WORK INSTRUCTIONS. Exactly as written, copy the lines that run from the start of the data below to the line containing "[827,496,946,520] (Yoshikawa ->", both ends included.

(EXERCISE MATERIALS)

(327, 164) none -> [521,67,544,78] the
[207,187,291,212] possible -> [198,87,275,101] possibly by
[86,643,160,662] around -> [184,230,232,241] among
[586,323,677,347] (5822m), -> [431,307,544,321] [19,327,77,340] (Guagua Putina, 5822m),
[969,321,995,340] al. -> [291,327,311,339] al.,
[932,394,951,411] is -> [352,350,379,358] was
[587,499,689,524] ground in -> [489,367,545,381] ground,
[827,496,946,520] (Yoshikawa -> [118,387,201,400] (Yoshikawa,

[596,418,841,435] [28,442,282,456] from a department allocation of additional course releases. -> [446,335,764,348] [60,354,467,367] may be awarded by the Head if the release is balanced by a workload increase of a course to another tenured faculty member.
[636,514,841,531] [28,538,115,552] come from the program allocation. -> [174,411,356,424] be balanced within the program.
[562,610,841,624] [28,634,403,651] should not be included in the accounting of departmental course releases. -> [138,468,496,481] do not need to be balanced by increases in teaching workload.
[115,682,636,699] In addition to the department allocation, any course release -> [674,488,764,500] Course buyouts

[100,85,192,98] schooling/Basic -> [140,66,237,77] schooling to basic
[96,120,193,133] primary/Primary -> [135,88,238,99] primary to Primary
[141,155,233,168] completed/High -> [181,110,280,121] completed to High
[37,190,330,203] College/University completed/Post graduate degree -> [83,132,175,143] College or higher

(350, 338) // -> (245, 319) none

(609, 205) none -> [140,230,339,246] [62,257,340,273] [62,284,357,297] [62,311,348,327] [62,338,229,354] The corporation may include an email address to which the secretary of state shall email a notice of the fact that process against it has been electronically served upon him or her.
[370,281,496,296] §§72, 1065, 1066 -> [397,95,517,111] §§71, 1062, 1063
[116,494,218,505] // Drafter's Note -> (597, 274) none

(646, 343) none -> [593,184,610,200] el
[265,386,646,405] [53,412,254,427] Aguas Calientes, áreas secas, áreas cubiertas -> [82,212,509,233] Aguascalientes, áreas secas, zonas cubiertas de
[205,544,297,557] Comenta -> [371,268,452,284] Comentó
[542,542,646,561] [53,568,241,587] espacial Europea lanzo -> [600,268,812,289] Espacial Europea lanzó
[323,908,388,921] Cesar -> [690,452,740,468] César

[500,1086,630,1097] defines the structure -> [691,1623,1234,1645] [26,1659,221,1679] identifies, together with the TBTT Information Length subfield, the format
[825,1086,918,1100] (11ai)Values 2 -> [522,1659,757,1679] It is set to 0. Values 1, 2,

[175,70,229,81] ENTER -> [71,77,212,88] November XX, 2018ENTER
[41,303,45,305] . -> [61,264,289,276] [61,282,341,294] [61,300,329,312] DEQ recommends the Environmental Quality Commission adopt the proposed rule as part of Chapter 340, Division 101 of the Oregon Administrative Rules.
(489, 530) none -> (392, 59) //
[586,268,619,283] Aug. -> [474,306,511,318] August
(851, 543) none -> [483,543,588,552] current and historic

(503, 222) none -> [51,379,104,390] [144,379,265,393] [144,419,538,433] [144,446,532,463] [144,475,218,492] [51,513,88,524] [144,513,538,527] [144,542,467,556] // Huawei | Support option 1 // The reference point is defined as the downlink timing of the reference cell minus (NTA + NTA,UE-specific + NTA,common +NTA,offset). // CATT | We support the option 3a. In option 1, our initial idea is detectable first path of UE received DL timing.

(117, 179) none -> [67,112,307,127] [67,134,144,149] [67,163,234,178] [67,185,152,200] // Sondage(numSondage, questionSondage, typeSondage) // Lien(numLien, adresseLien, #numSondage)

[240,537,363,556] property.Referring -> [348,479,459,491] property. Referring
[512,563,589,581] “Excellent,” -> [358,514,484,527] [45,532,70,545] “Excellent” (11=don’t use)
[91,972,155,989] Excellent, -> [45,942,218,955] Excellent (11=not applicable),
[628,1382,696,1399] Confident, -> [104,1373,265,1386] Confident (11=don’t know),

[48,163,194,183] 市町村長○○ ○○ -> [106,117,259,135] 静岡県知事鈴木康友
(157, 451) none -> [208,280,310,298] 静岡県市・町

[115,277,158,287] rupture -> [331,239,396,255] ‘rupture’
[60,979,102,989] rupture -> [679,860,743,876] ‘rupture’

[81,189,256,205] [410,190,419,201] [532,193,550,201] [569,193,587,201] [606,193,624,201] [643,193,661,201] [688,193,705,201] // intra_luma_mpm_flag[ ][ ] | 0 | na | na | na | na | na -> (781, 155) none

(End EXERCISE MATERIALS)

OUTPUT BELOW.
(327, 164) none -> [521,67,544,78] the
[207,187,291,212] possible -> [198,87,275,101] possibly by
[86,643,160,662] around -> [184,230,232,241] among
[586,323,677,347] (5822m), -> [431,307,544,321] [19,327,77,340] (Guagua Putina, 5822m),
[969,321,995,340] al. -> [291,327,311,339] al.,
[932,394,951,411] is -> [352,350,379,358] was
[587,499,689,524] ground in -> [489,367,545,381] ground,
[827,496,946,520] (Yoshikawa -> [118,387,201,400] (Yoshikawa,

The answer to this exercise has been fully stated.